## TASK TO CARRY OUT
Convert the lines from the one containing "class: Magnoliopsida" through the one containing "common name: Alicia", both included, into a numbered list, omitting any blank lines.

## INPUT RECORDS
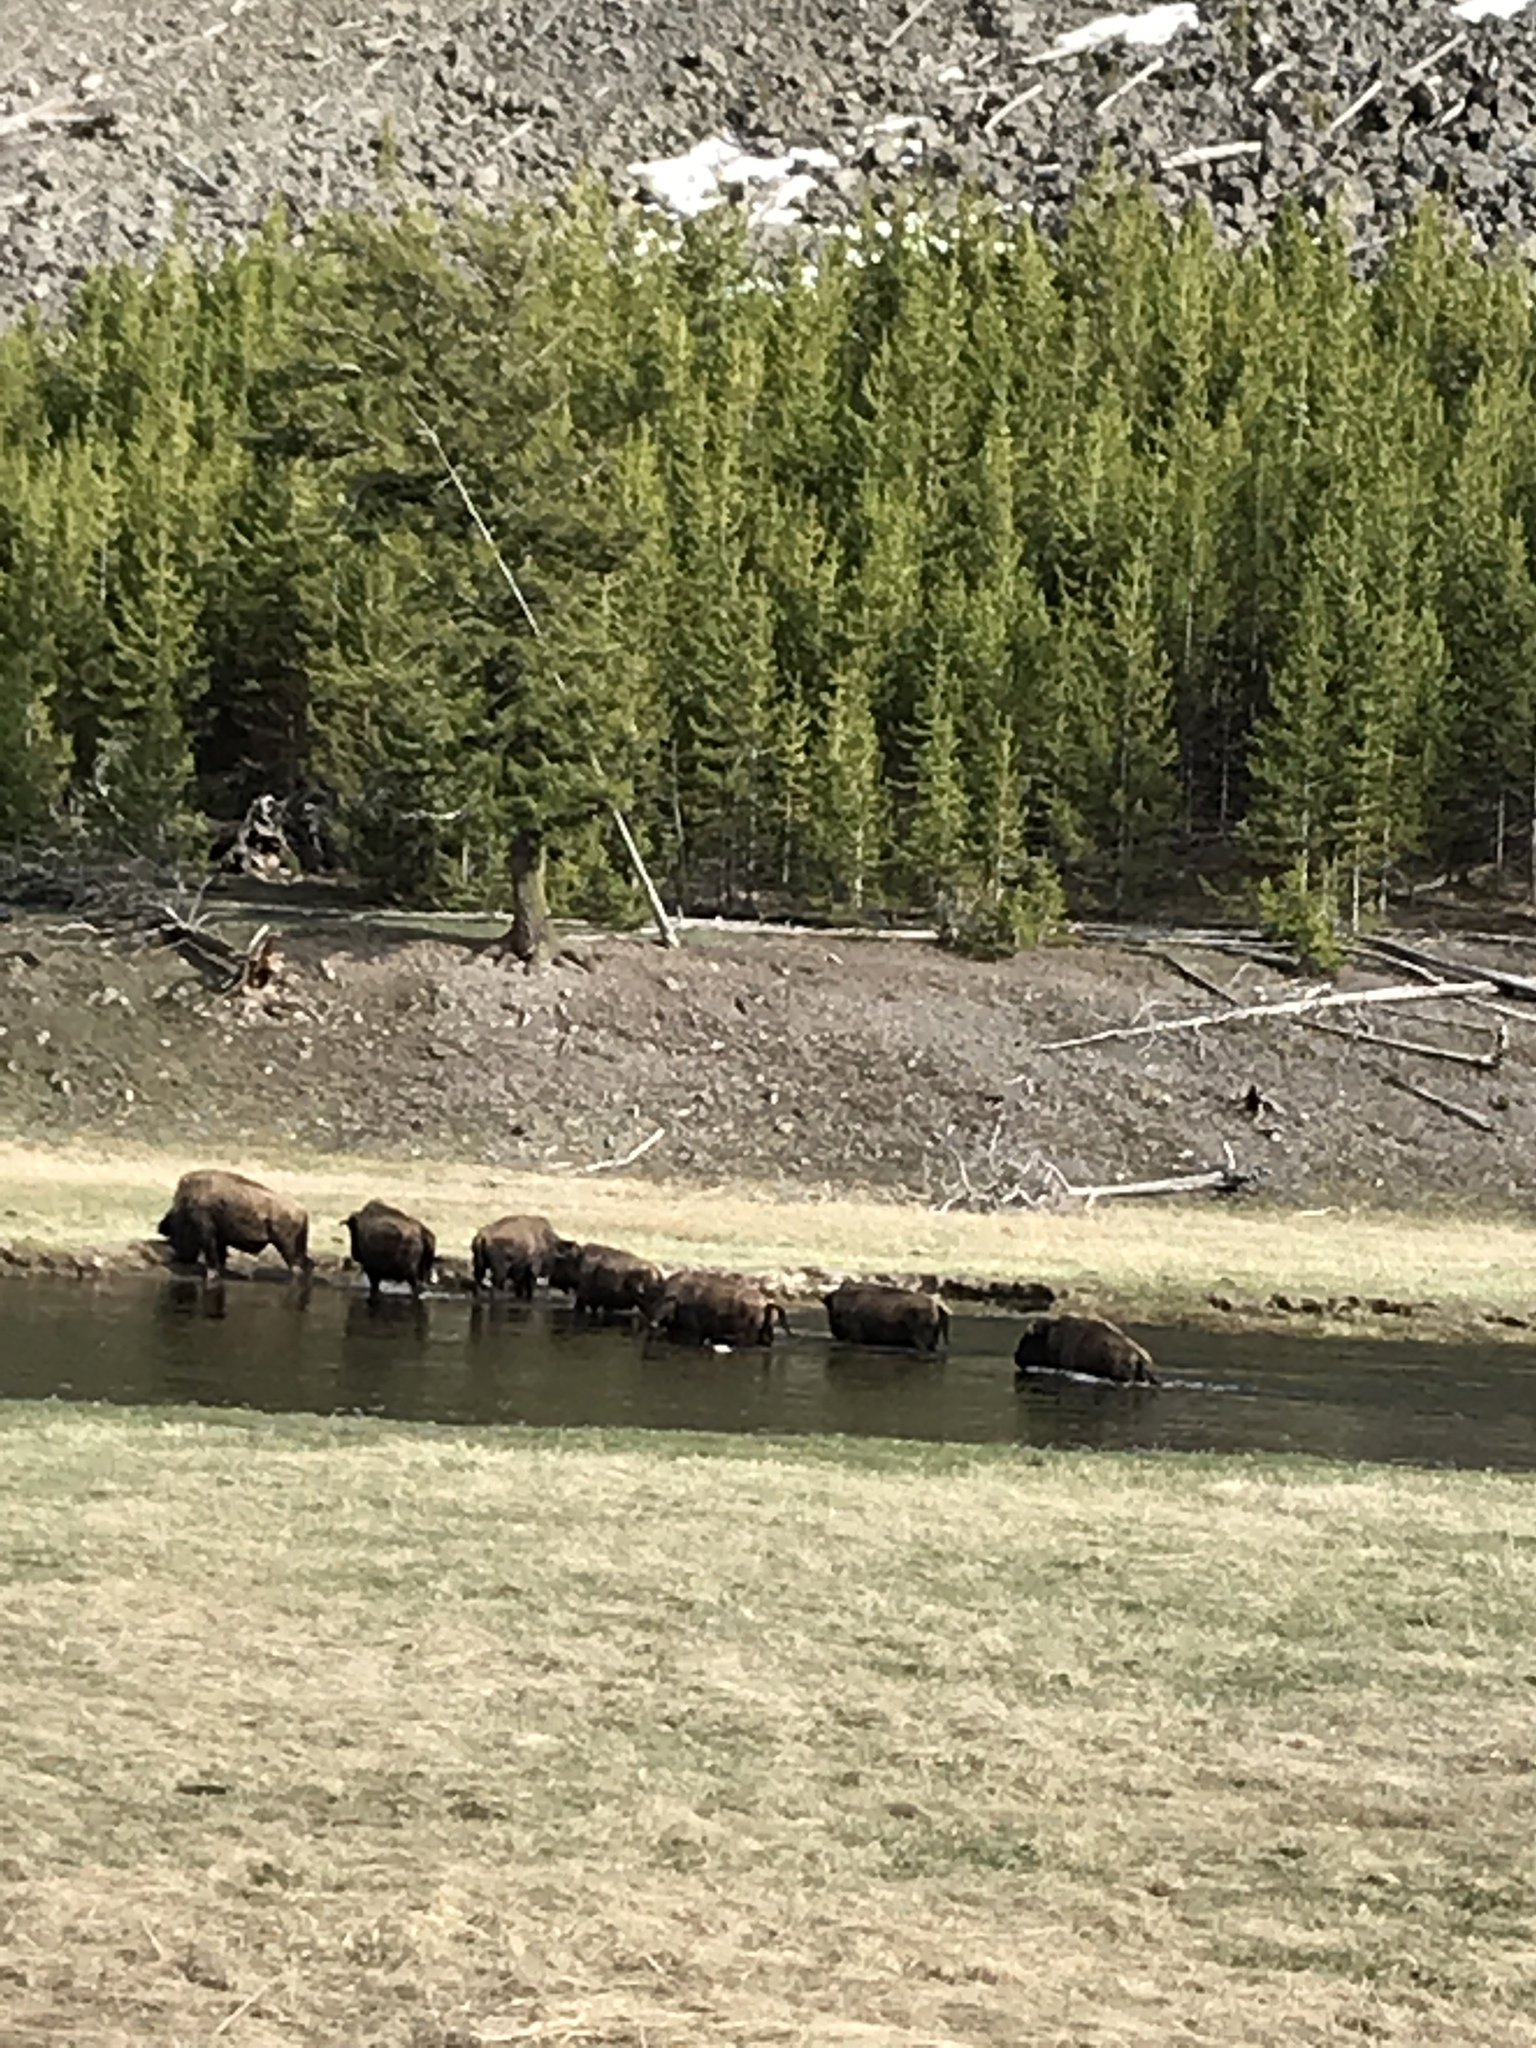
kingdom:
==
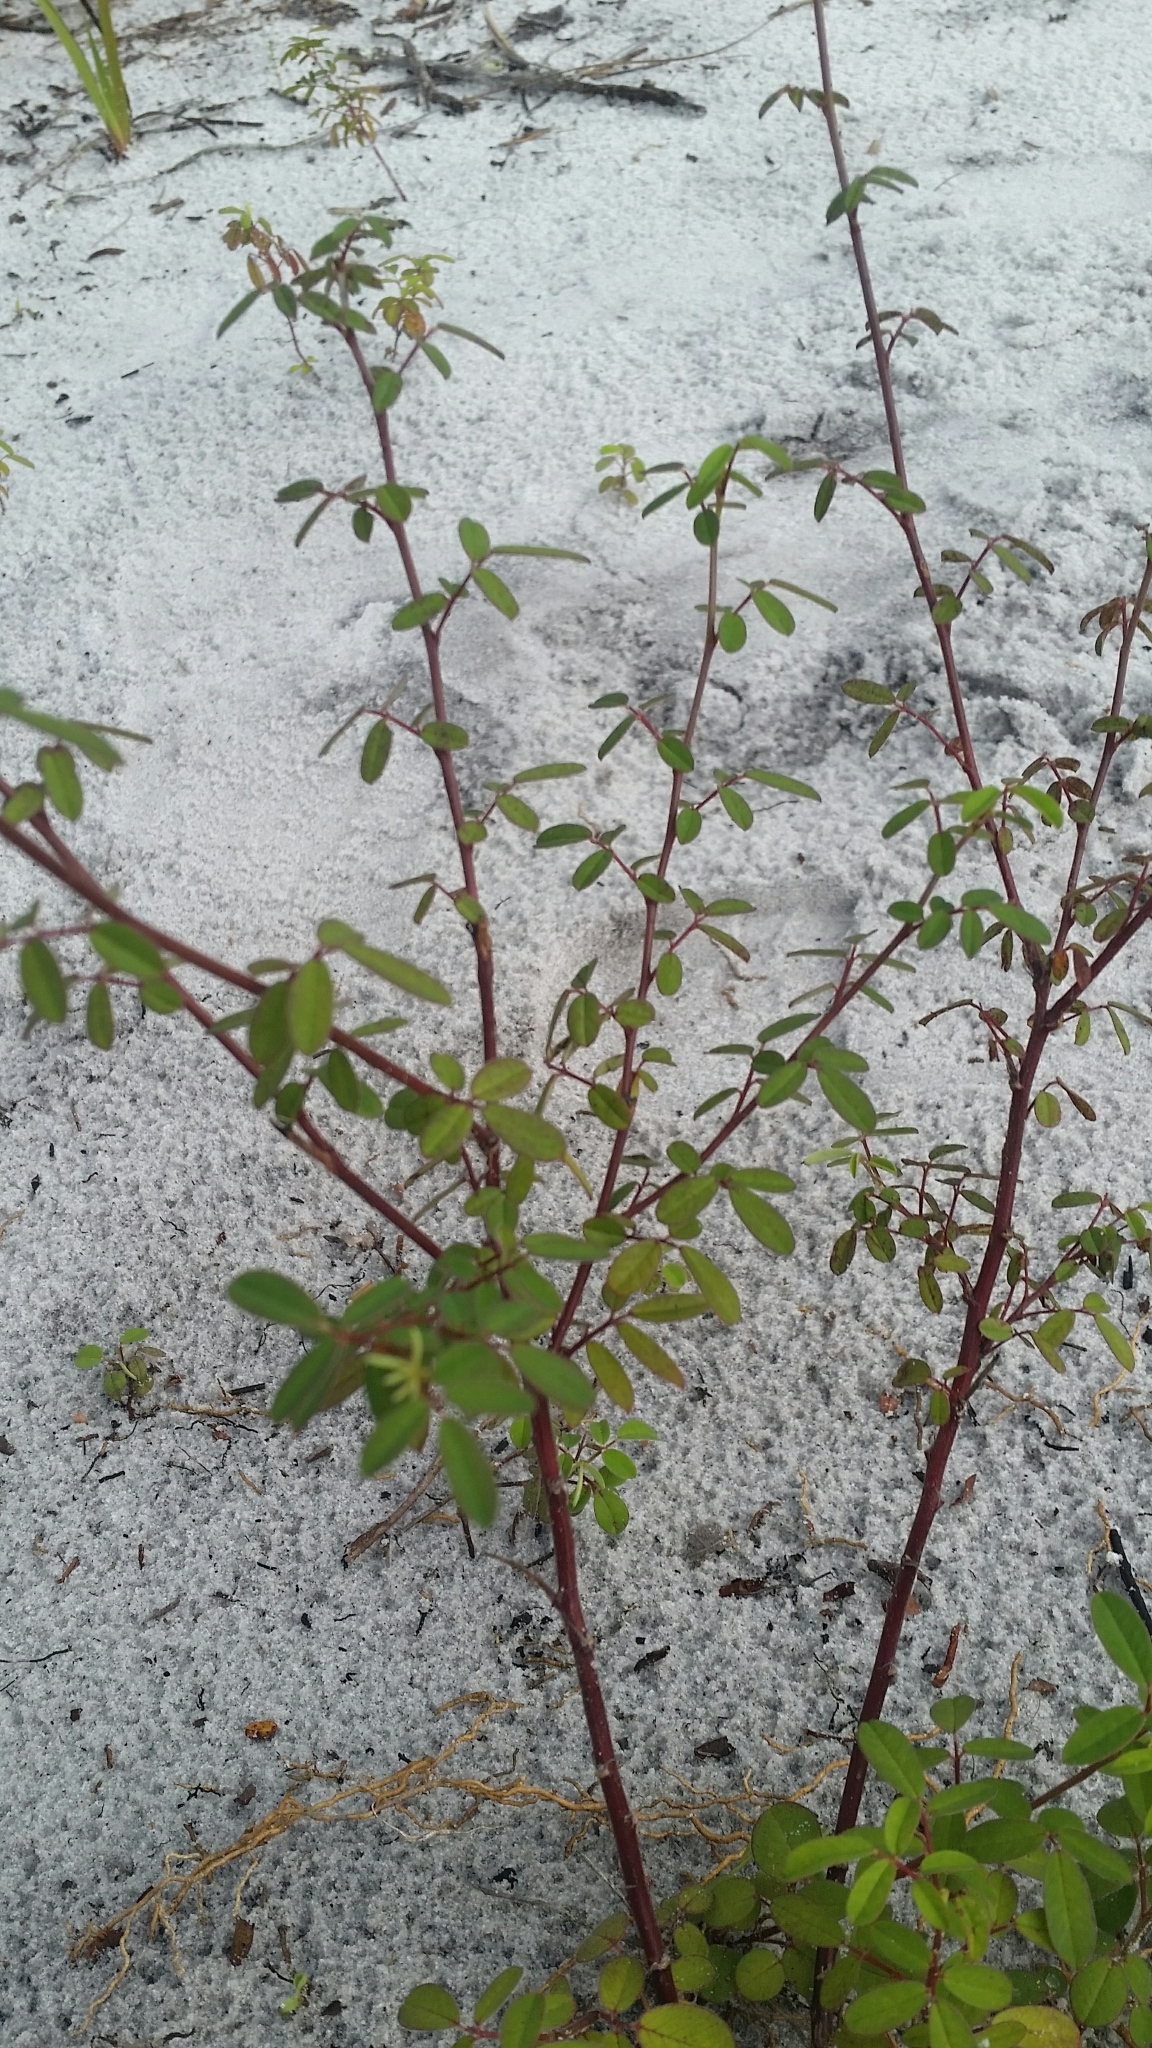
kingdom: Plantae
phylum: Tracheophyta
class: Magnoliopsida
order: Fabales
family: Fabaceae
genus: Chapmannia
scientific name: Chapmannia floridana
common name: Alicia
---
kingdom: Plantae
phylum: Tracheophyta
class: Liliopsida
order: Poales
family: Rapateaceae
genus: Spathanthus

## TASK SOLUTION
1. class: Magnoliopsida
2. order: Fabales
3. family: Fabaceae
4. genus: Chapmannia
5. scientific name: Chapmannia floridana
6. common name: Alicia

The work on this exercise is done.